In his program, "The Joe Rogan Experience," the host noted that mainstream media is lying about him taking horse medication when he used ivermectin as treatment after getting infected with the Wuhan coronavirus (COVID-19).
"It's a lie. It's a lie on a news network and it's a lie that they're conscious of. It's not a mistake. They're unfavorably framing it as veterinary medicine," he said.
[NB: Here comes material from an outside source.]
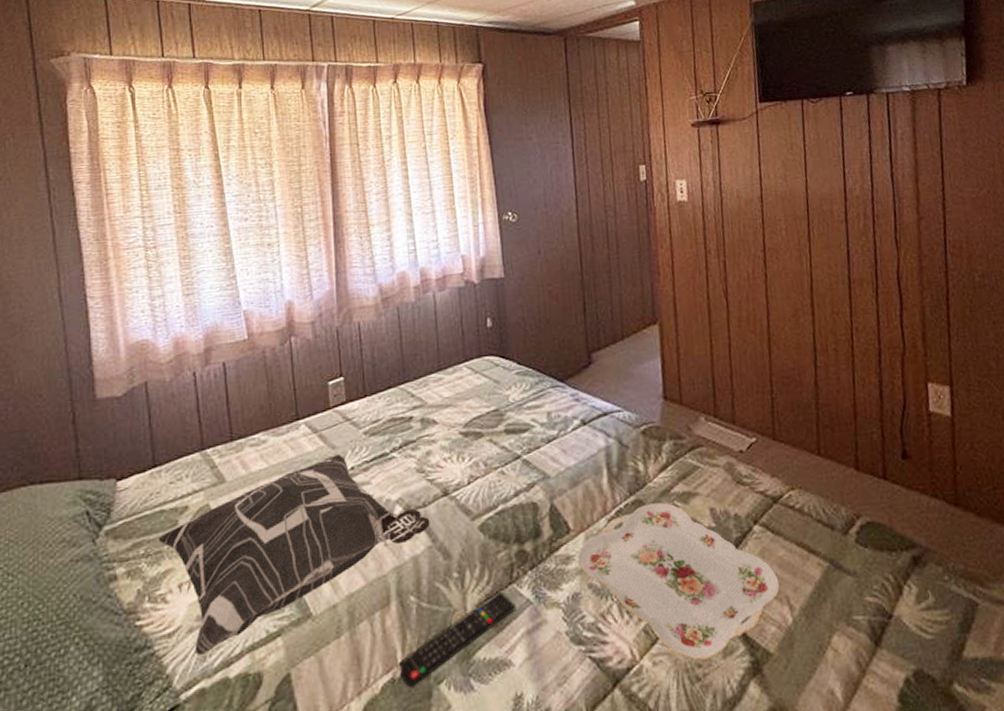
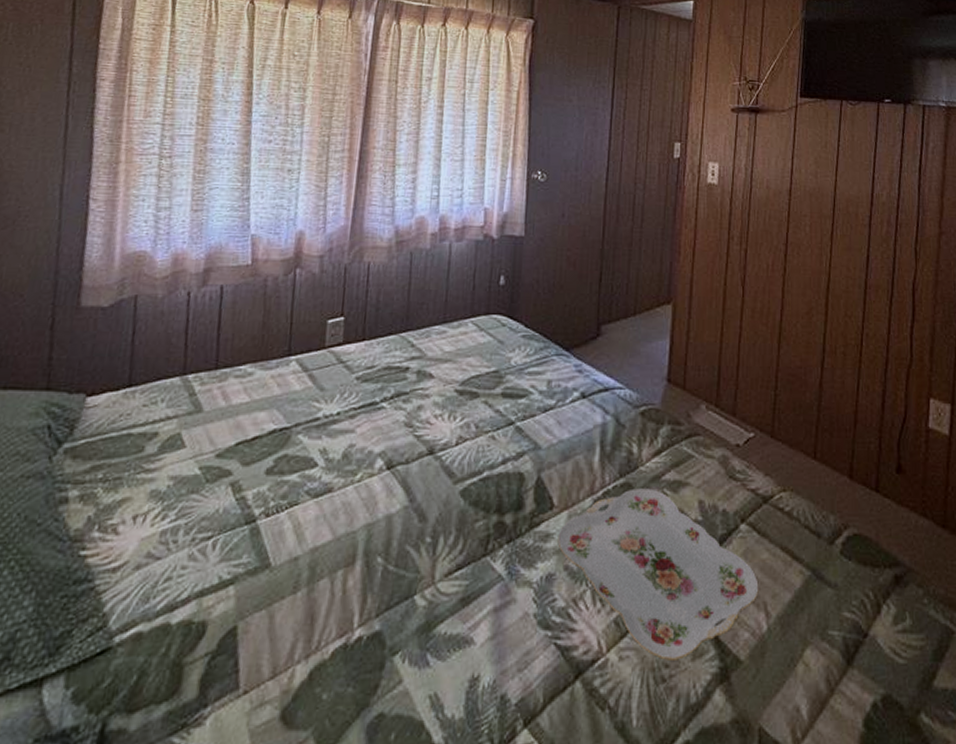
decorative pillow: present [158,454,430,655] -> none [120,397,411,595]
remote control: present [398,591,516,688] -> none [353,563,487,656]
Rogan then called out some of Gupta's colleagues from CNN for referring to ivermectin as a "livestock drug" before summing up that the description is simply a lie.
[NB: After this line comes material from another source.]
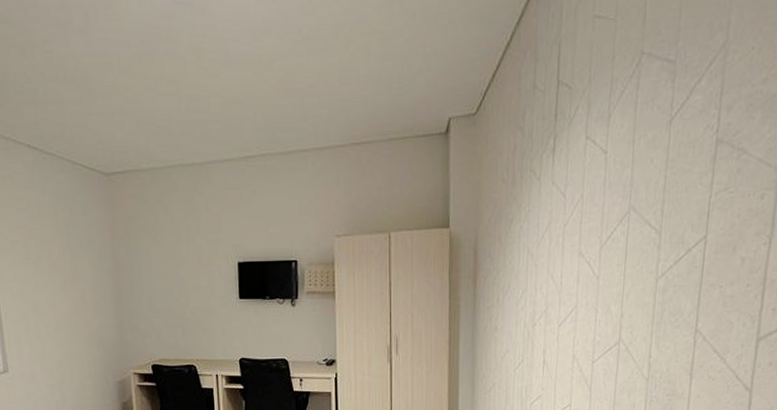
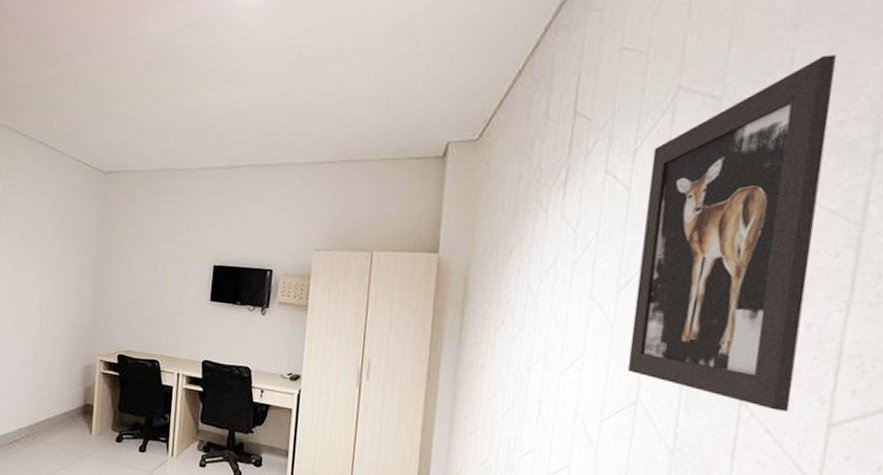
wall art: none [611,17,761,333] -> present [627,55,836,412]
Gupta acknowledged that calling ivermectin a "horse dewormer" was not in good taste. "It can be used for humans. I get it," Gupta conceded.
The FDA started the "horse dewormer" fallacy based on the Mississippi State Department of Health's report that said 70 percent of poison control calls were related to ivermectin. The report should have said that 70 percent of ivermectin-related calls, 67 percent (4-of-6) to be more precise, were about the accidental use of ivermectin in livestock. Overall, these cases made up only two percent of all poison control calls.
Nebraska Attorney General Doug Peterson recently issued a legal opinion on the off-label use of ivermectin and hydroxychloroquine for COVID-19. He said that health care providers in the state can legally prescribe these medications for off-label use in treating COVID, provided that they have informed consent from the patient.
The only causes for disciplinary action would be the failure to obtain such consent, deception and prescription of the drug in excessively high doses.
In September, Oklahoma's KFOR News also ran a falsified story about emergency rooms being overrun with patients who overdosed on ivermectin, with other mainstream media networks following suit – declaring ivermectin as a dangerous veterinary drug.
Ivermectin actually has human-grade versions that had been used by 3.7 billion people since the early 1990s. In 2016, the scientists who discovered the drug received the Nobel Prize in medicine. It is also in the World Health Organization's (WHO) list of essential medicines.
In a study of 115 patients with COVID-19 who received a single dose of ivermectin, none of them developed pneumonia or cardiovascular issues, while 11.4 percent of patients in the control group did. Fewer ivermectin patients also developed respiratory distress, fewer required oxygen and fewer ended up in intensive care unit (ICU). Patients treated with ivermectin also tested negative faster – four days instead of the average 15.
In an August tweet, the FDA linked an article warning people against the use of ivermectin, saying: "You are not a horse. You are not a cow. Seriously, y’all. Stop it." (Related: FDA warns against ivermectin to treat covid, but India uses it successfully for health care workers.)
This misleading post seeded the information that was carried across media platforms. It was followed by the Mississippi poison control health alert, which stated that "at least 70 percent of the recent calls have been related to ingestion of livestock or animal formulations of ivermectin purchased at livestock supply centers."
Independent investigative health journalists, Mary Beth Pfeiffer and Linda Bonvie, wrote: "Without question, people should not take drugs made for animals, given issues of dosing and medical oversight, to name just two. That much is clear. But in hopping on the Mississippi bandwagon, the FDA turned ivermectin, which doctors and health ministers in several countries say has saved many from COVID-19, into a drug to be feared, human form or not."
The FDA also tweeted a link that combined the two types of ivermectin. On one hand, the FDA said it received multiple reports of patients who required medical attention after taking the product. On the other hand, it described the effects of taking large amounts of any ivermectin – a long list that included "dizziness, ataxia, seizures, coma and even death."
Medical literature, however, shows that ivermectin is a safe medicine. Peterson called out the FDA and Dr. Anthony Fauci on seeding confusion by issuing contradictory guidance regarding ivermectin without reviewing the available data.